Maybe I’m a Hypochondriac
Before my mid-twenties, I was a fairly healthy person. Sure, I have a chronic stomach problem that I’ve had since I was a toddler, but aside from that, I rarely got sick. There were a bunch of little annoying things, but I ignored them - since a doctor didn't know, that meant they weren't a problem, right?!
Then I went from 112 pounds to 187 in about a year. I was one of those people who never went to the doctor. When I had trouble getting pregnant, that changed. My gynecologist questioned my weight gain. I assumed it was genetics - my mom had also gone from skinny to not-so-skinny in her twenties. Come to find out, I have hypothyroidism and polycystic ovarian syndrome (PCOS) – both make you gain weight, both make it very difficult to conceive.
Suddenly all the little annoying health problems I’d ignored and written off as bad luck or being paranoid made sense. Depression, abdominal pains, sporadic menstrual cycles, brain fog, and quite a few more. All things I’d ignored for one reason or another could have been helpful symptoms to lead a doctor to diagnosing me before things got so bad.
Ever since then I see my doctors (yes, plural, I’ve got a whole medical team watching me now) every few months at least. What’s annoying is, I should probably go more often. I’ve gotten to where I’m convinced my primary care doctor must think I’m a hypochondriac. I feel like there is always something wrong with me.
To be fair, with PCOS, it’s completely normal to always have something wrong with you. Take a look at these three infographics:
Google PCOS symptoms and you’ll find hundreds of these, each one a little different from the last.
So it’s gotten to where anxiety takes over every time I think I have a new symptom of something. Either I convince myself it’s just a side effect of one of my current conditions and nothing can be done anyway, or I convince myself it’s all in my head. Of course there’s also part of me that is always convinced it’s cancer and I’m dying – entirely possible, a lot of people in my family have had one type of cancer or another.
Half the time I go to the doctor for regular checkups, I talk myself out of discussing my new concerns because after going over all the stuff that’s already wrong with me, I’m afraid bringing up even more would just annoy the doctor and take up his valuable time. I convince myself it’s not that bad, surely it’s all in my head, and I don’t say anything. Then weeks later I end up making another appointment because those new symptoms are still a problem. Yay for forever being in debt with medical bills!
──────
◆ **EXERCISE DIRECTIONS**:
For each statement, answer yes or no to whether it agrees with the post on hypochondria, and quote the words from the post that settle it. 1. The writer's weight rose from 112 pounds to 187 in about a year. 2. The writer sees only one doctor. 3. At regular checkups, the writer always brings up new concerns.

◆ **SUPPLIED DATA**:
──────
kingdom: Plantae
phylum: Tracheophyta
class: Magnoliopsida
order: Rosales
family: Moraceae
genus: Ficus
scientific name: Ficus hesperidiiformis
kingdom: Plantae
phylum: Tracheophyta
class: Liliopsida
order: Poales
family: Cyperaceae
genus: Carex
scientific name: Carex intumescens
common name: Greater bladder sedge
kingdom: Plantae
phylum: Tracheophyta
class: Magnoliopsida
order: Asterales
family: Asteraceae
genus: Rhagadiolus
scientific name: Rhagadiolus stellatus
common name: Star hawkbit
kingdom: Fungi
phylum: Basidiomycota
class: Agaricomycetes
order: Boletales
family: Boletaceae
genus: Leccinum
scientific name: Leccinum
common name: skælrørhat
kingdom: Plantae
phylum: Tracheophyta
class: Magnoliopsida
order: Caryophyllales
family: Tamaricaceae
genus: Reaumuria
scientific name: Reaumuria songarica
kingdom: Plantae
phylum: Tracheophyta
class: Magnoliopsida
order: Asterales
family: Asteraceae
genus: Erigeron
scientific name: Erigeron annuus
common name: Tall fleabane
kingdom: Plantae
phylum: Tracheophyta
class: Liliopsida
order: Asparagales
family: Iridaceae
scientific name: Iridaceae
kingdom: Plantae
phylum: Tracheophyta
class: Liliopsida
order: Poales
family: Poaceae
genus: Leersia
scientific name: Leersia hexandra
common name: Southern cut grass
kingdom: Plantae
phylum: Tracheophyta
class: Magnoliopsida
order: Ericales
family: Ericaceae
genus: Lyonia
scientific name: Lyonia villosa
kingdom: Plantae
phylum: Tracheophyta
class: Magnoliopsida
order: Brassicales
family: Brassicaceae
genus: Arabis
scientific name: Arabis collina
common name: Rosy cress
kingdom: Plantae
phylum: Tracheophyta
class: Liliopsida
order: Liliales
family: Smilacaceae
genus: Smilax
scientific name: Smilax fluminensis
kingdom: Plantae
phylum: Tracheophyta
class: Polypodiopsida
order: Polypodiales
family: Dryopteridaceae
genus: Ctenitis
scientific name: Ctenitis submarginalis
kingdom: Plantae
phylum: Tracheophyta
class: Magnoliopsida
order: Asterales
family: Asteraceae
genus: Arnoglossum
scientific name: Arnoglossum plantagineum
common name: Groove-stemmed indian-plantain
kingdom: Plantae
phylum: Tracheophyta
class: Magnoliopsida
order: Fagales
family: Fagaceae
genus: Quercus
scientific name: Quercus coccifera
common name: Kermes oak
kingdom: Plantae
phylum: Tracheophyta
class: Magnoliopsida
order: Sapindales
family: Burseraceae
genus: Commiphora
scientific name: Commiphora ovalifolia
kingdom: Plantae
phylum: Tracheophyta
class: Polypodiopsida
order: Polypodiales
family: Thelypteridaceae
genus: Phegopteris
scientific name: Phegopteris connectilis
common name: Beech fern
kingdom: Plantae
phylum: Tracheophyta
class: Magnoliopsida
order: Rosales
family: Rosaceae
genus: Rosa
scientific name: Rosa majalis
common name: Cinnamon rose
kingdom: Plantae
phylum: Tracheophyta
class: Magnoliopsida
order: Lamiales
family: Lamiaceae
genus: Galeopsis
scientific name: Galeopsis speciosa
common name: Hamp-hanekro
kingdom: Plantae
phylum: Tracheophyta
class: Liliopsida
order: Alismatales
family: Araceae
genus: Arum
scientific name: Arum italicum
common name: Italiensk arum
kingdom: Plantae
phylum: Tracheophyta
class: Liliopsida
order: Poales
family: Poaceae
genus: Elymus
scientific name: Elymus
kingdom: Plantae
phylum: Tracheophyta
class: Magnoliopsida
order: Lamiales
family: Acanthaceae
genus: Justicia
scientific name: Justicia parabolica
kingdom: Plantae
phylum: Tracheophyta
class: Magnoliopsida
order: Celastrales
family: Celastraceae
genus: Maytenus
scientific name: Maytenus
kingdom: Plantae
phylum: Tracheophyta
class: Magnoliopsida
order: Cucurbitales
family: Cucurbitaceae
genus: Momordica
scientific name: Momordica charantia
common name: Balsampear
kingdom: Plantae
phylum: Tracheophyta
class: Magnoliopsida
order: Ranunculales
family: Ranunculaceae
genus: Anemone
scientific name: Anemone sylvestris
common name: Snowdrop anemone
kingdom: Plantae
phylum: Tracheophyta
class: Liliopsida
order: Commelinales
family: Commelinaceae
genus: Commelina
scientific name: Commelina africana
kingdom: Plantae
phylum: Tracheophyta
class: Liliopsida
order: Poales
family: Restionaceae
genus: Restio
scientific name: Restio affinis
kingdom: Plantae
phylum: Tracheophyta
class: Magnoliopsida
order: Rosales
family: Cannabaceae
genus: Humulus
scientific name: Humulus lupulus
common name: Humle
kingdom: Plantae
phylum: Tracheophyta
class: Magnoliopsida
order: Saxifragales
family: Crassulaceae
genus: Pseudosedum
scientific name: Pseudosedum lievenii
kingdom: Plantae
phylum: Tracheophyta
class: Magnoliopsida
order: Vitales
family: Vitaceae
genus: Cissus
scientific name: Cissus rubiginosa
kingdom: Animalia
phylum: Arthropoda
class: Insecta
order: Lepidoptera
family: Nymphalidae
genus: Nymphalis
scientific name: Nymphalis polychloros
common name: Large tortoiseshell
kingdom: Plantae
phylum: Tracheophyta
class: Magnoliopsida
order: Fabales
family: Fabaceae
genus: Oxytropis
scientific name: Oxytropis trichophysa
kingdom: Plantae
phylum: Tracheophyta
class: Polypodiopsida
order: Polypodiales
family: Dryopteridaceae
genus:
──────
◆ **ANSWER AREA**:
1. Yes: "Then I went from 112 pounds to 187 in about a year."
2. No: "yes, plural, I’ve got a whole medical team watching me now"
3. No: "Half the time I go to the doctor for regular checkups, I talk myself out of discussing my new concerns"